__EXERCISE DETAILS__. Resume the discussion of invasive carcinoma arising in pancreatic mucinous cystic neoplasms, picking up right after its final sentence.

__TEXT PASSAGE__.
=-=-=-=-=

Zamboni G et al. [11] reported that MCNs associated with pancreatic invasive adenocarcinoma follow the same pathways of local spread as invasive ductal adenocarcinoma. In our case, a moderately differentiated IDC measuring up to 0.5 cm in size was identified in the superficial layer of the cyst wall in the OS. Furthermore, transitional findings from mucinous cystadenoma to IDC were observed. The pancreatic IDC of less than 0.5 cm developing in the MCN like in this case is extremely rare. According to the AJCC classification, the significance and characteristics of T1a (≤0.5 cm) and T1b (>0.5 and <1.0 cm) carcinomas arising in the MCN is unclear. Hui et al. [6] reported that T1a and T1b carcinomas developing in association with an MCN have an excellent prognosis, like those of MCN with low-grade dysplasia or MCN with high-grade dysplasia. They also mentioned that careful histologic examination of the entire tumor is critical to identifying microscopic invasion (T1a and T1b carcinoma) if no invasive carcinoma is grossly identified. Despite their findings of complete sampling of the tumor, Hui et al. concluded that rather than aggressive systemic therapy, close follow-up might be a better approach to manage patients with T1a and T1b carcinoma arising in an MCN.

=-=-=-=-=

__DATA SEGMENT__.

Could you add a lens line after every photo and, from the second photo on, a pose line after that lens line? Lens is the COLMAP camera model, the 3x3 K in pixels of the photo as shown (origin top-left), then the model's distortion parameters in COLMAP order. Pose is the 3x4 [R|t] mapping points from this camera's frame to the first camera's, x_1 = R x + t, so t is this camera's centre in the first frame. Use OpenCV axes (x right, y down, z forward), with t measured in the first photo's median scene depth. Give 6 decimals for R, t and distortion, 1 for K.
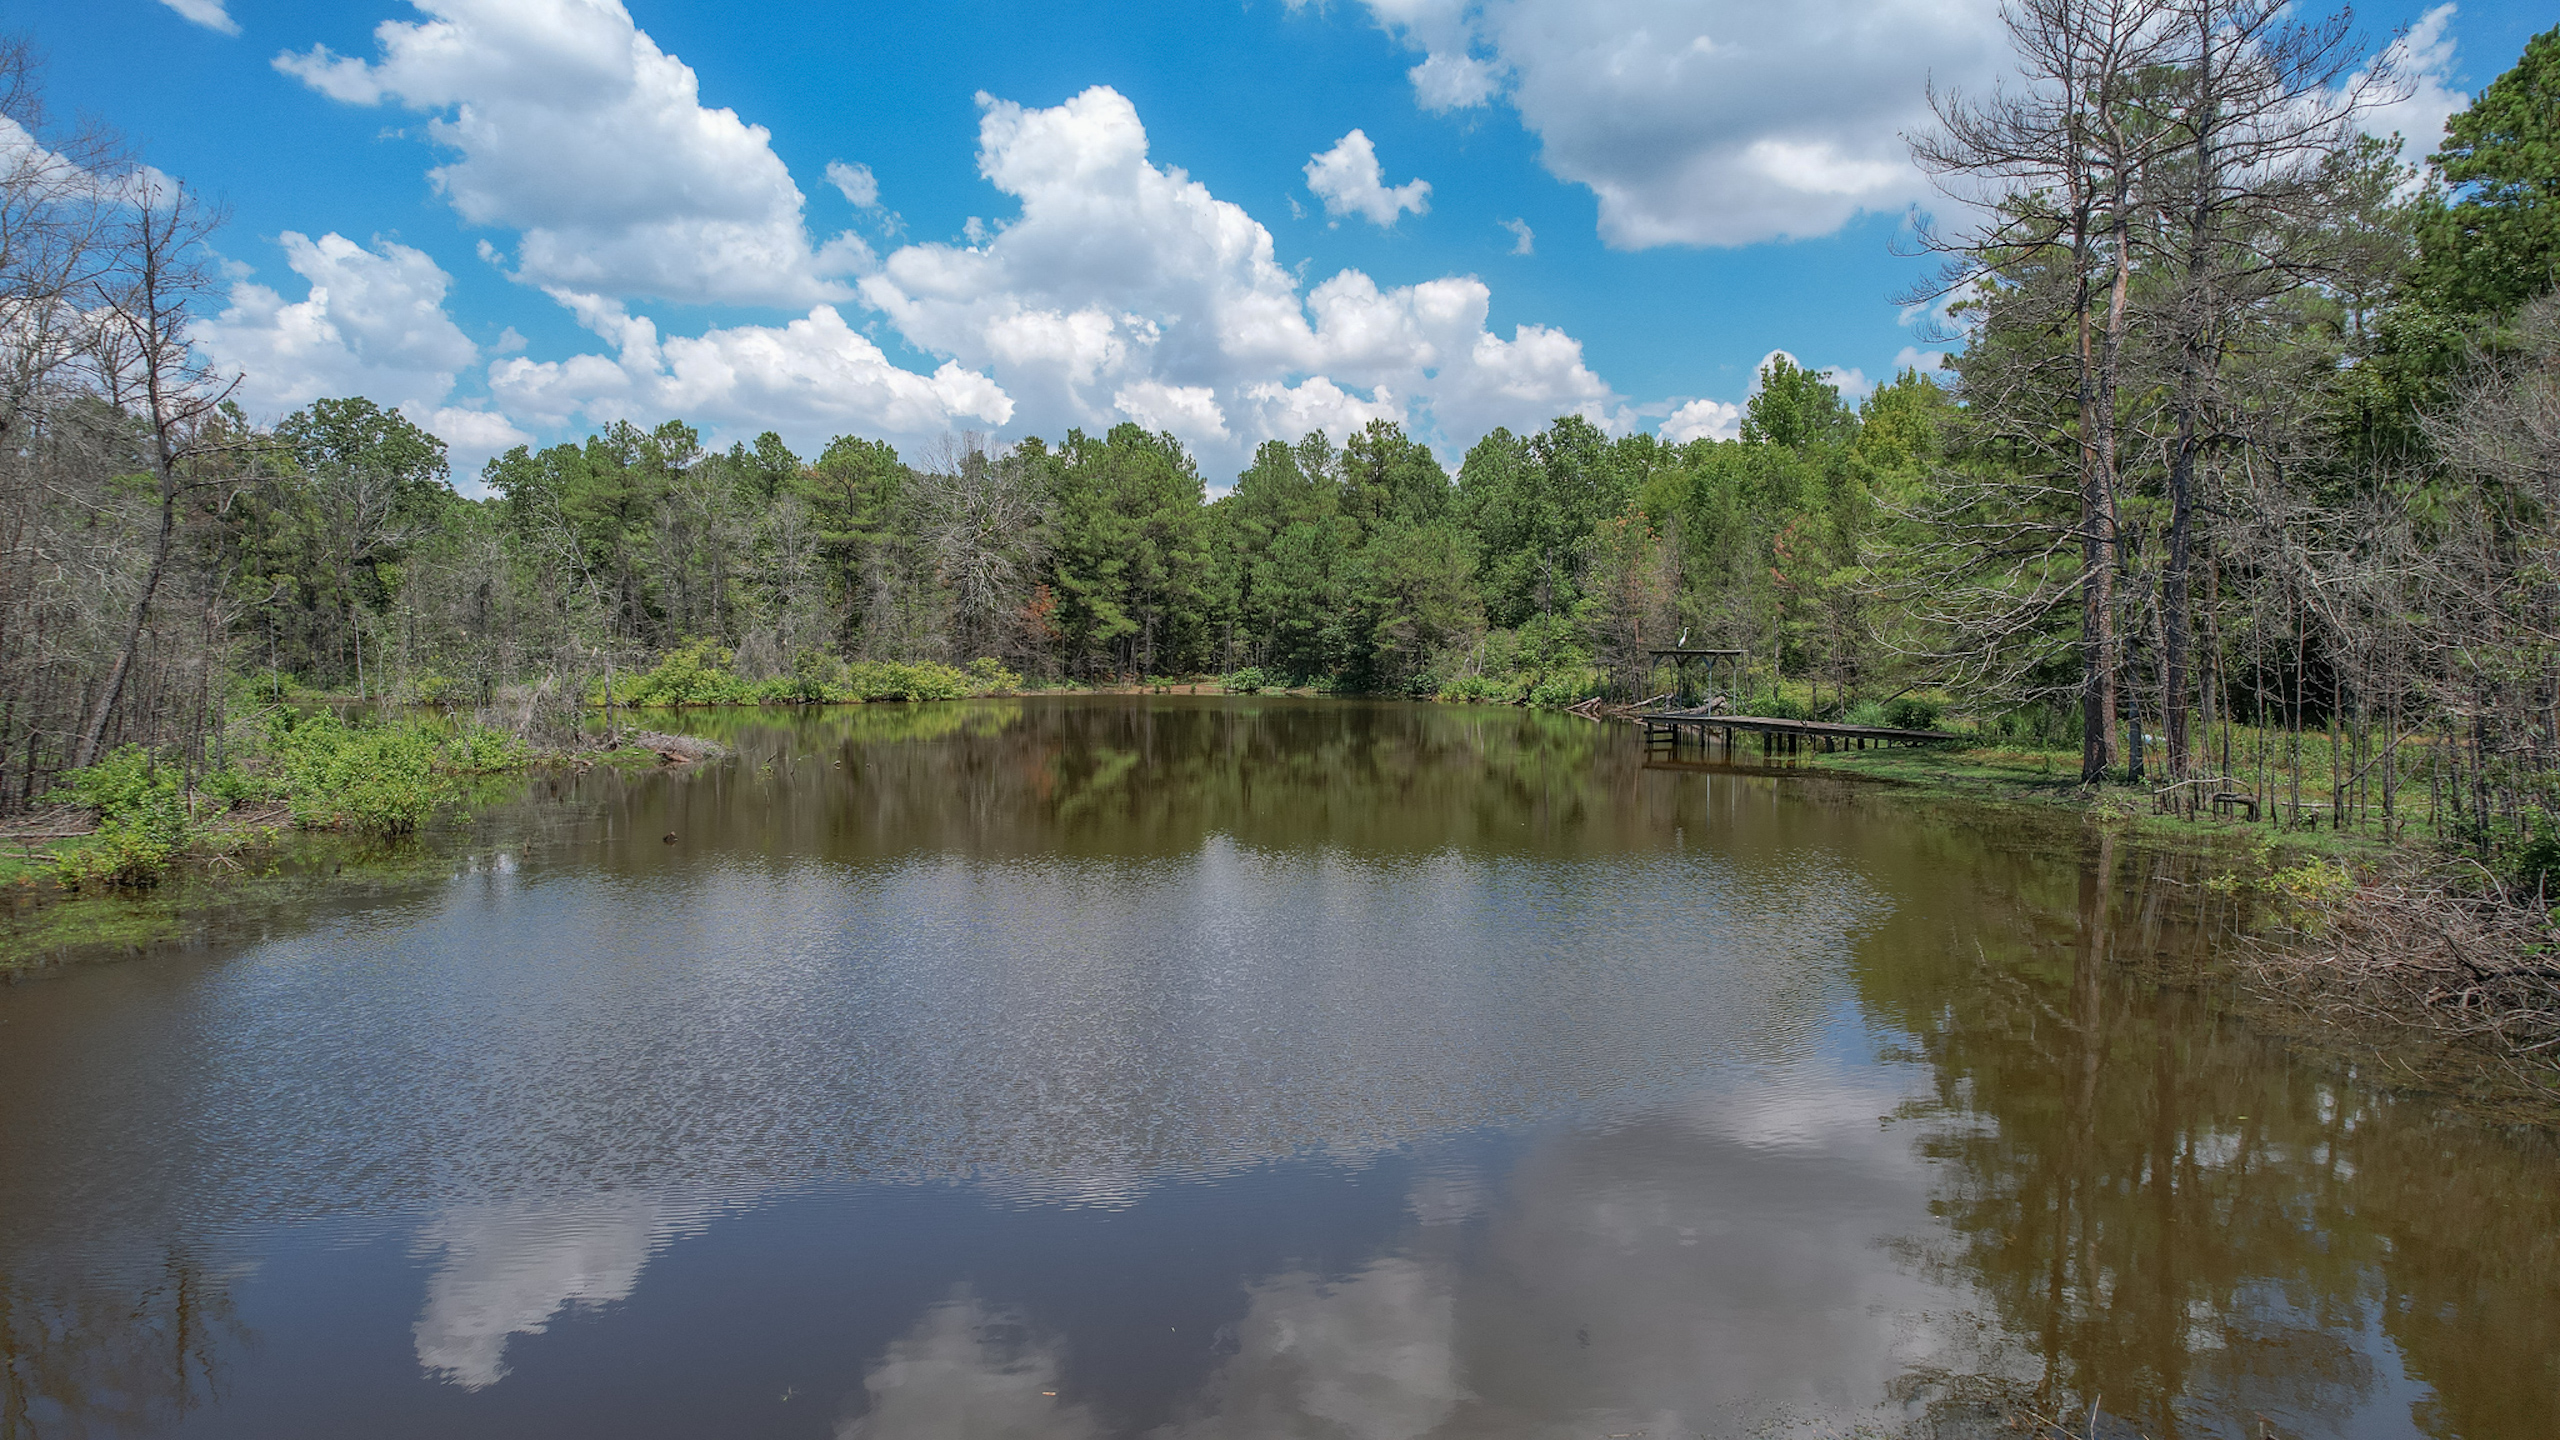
lens RADIAL K [[1716.5, 0, 1280.0], [0, 1716.5, 720.0], [0, 0, 1]] dist [-0.001844, 0.002848]
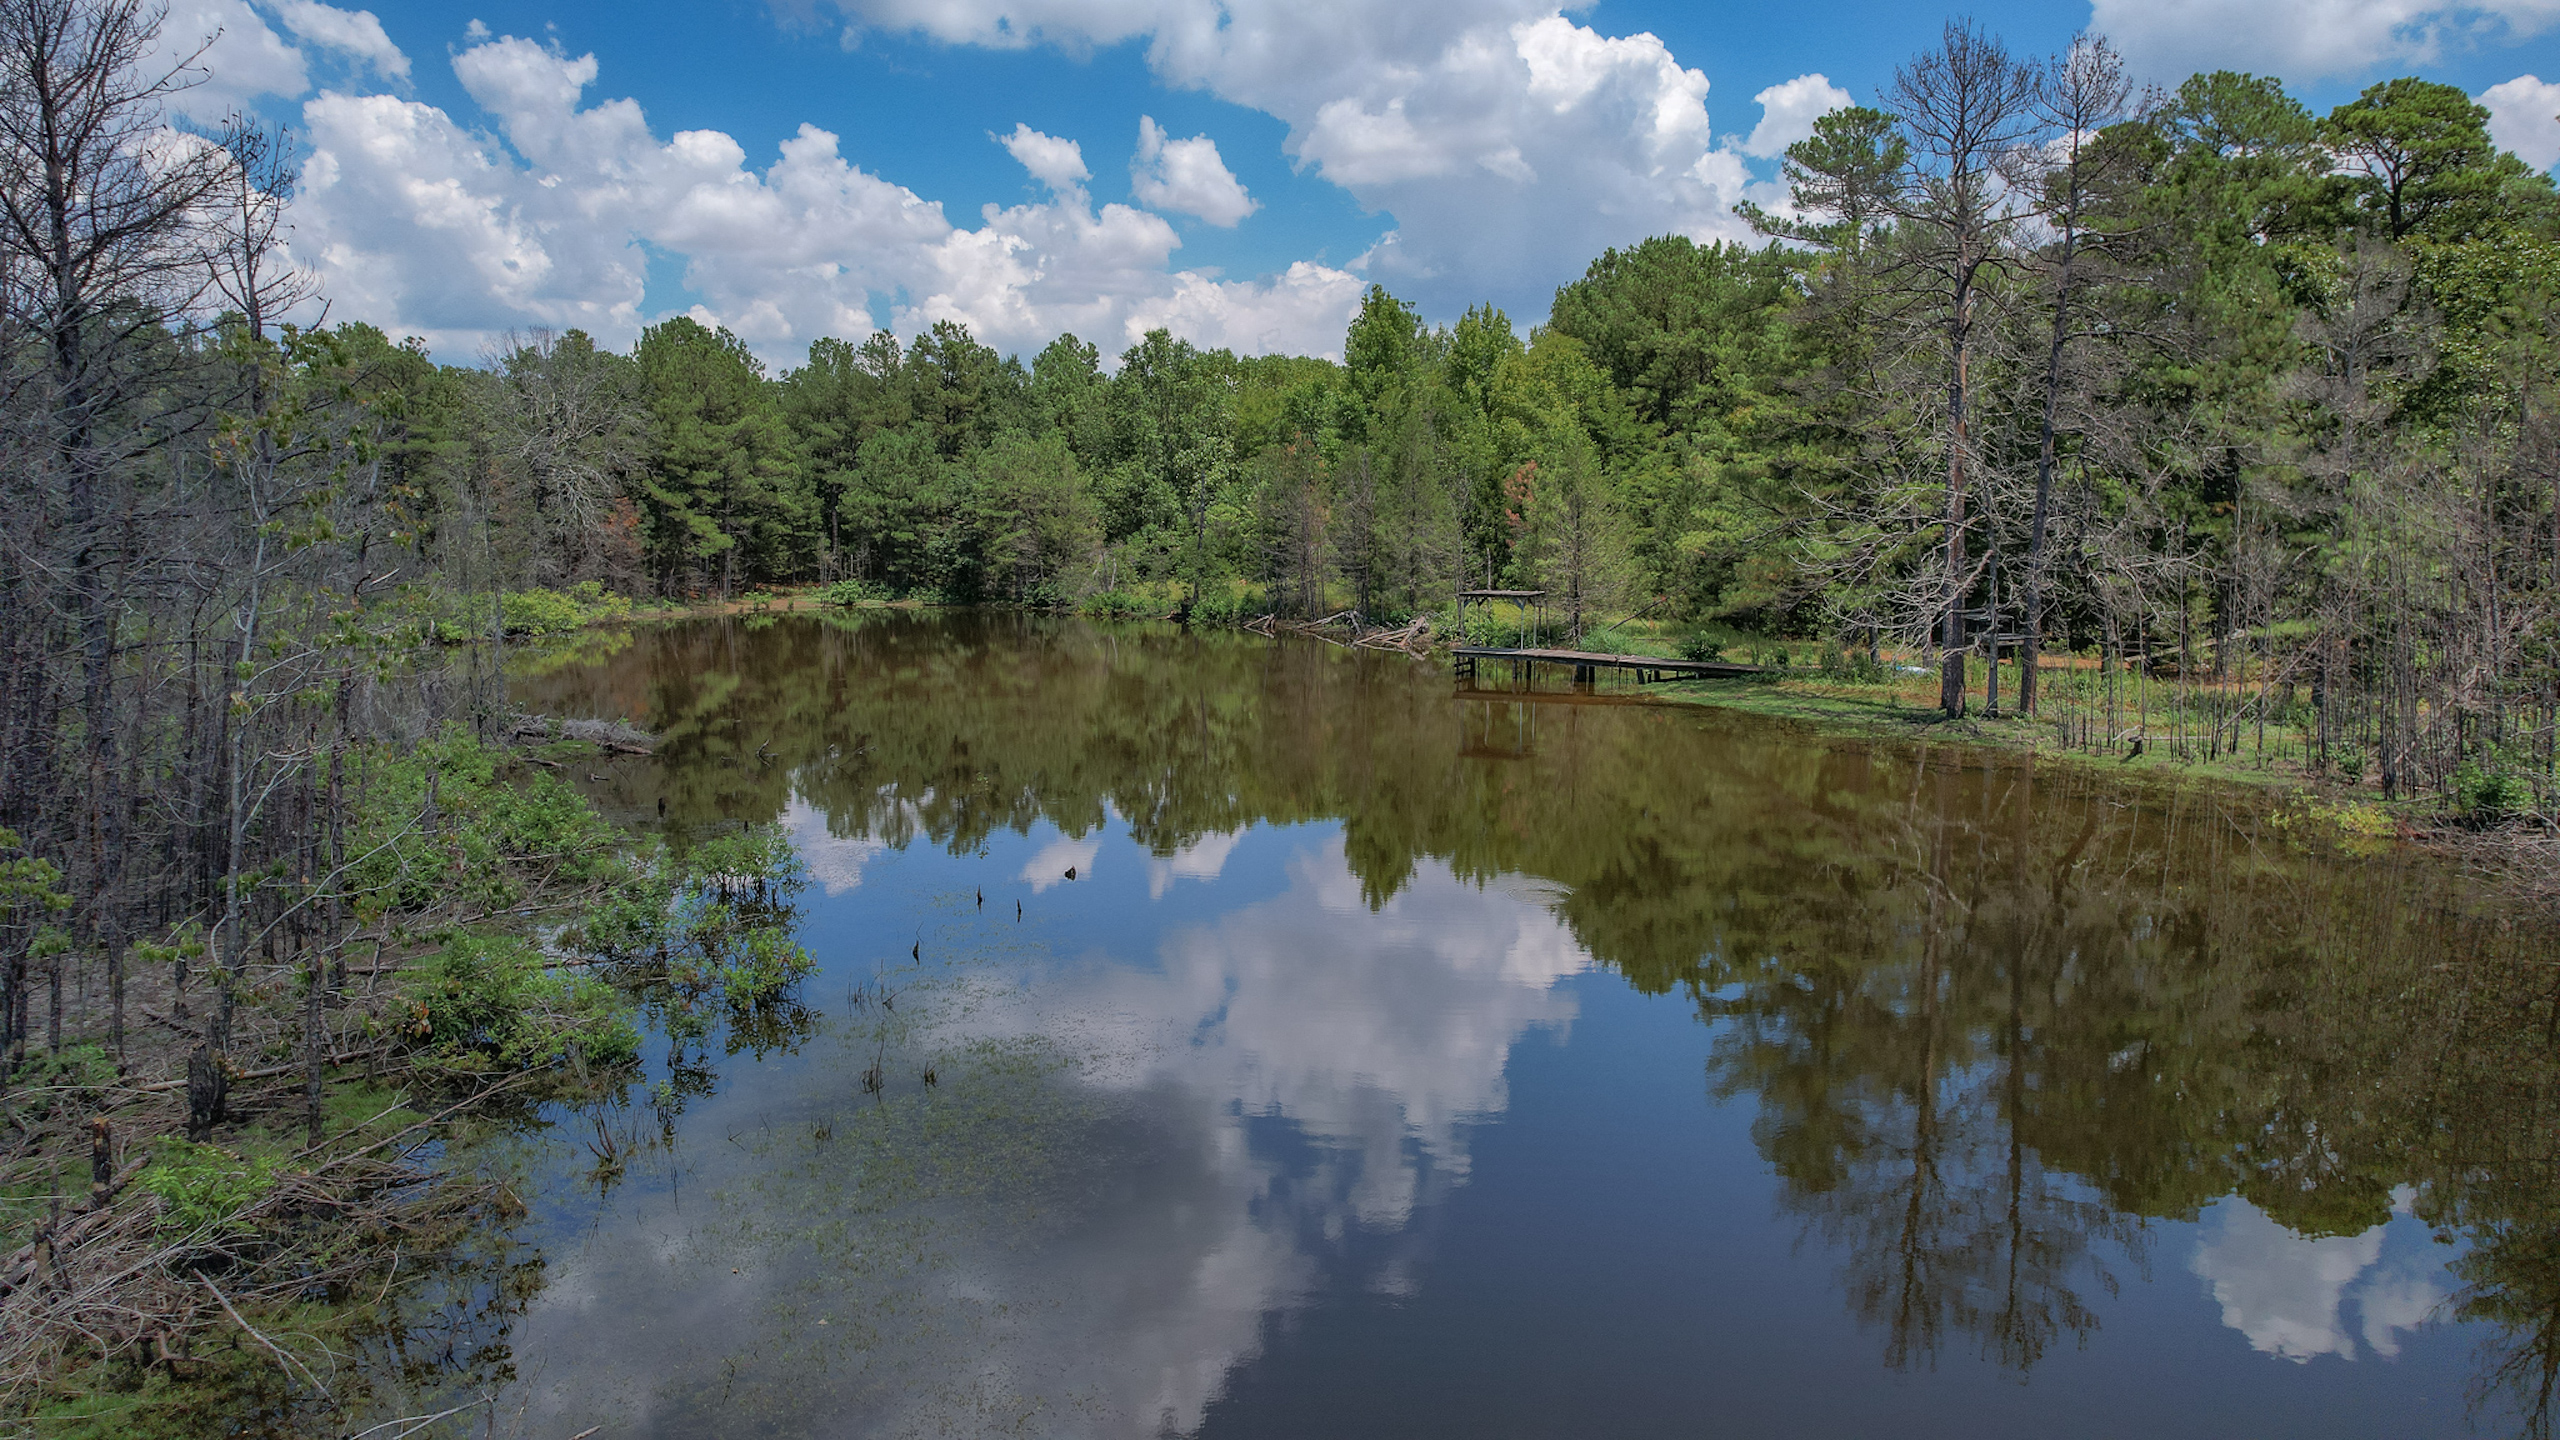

=-=-=-=-=

__ANSWER BOX__.
On the other hand, pancreatic IDC is an extremely lethal disease, which is characterized by its propensity to infiltrate adjacent tissues and to metastasize even at early stages [15–17]. Furthermore, IDC remains a disease of high mortality despite the availability of diagnostic and therapeutic techniques [18–21]. KRAS is well known to be a significant early driver in the carcinogenesis of IDC of pancreas [22,23]. Sinn et al. [24] reported that KRAS mutations in codon 12 or 13 were associated with worse prognosis of pancreatic ductal adenocarcinoma. KRAS mutations have also been identified in MCN, although the frequency of reported mutations has been variable [25–27]. Recently, Conner et al. [28] reported that KRAS mutations were present in all high-grade dysplasia; similar to what is found for conventional ductal adenocarcinoma, and this report suggested that the gene is significant to the pathogenesis of pancreatic adenocarcinomas arising from MCN. Among low-grade dysplasia lesions, however, KRAS mutations are reportedly less frequent. In our present case, the same KRAS mutation was observed in the IDC and the MCN regions, suggesting the possibility that MCN cells featured a higher malignant potential.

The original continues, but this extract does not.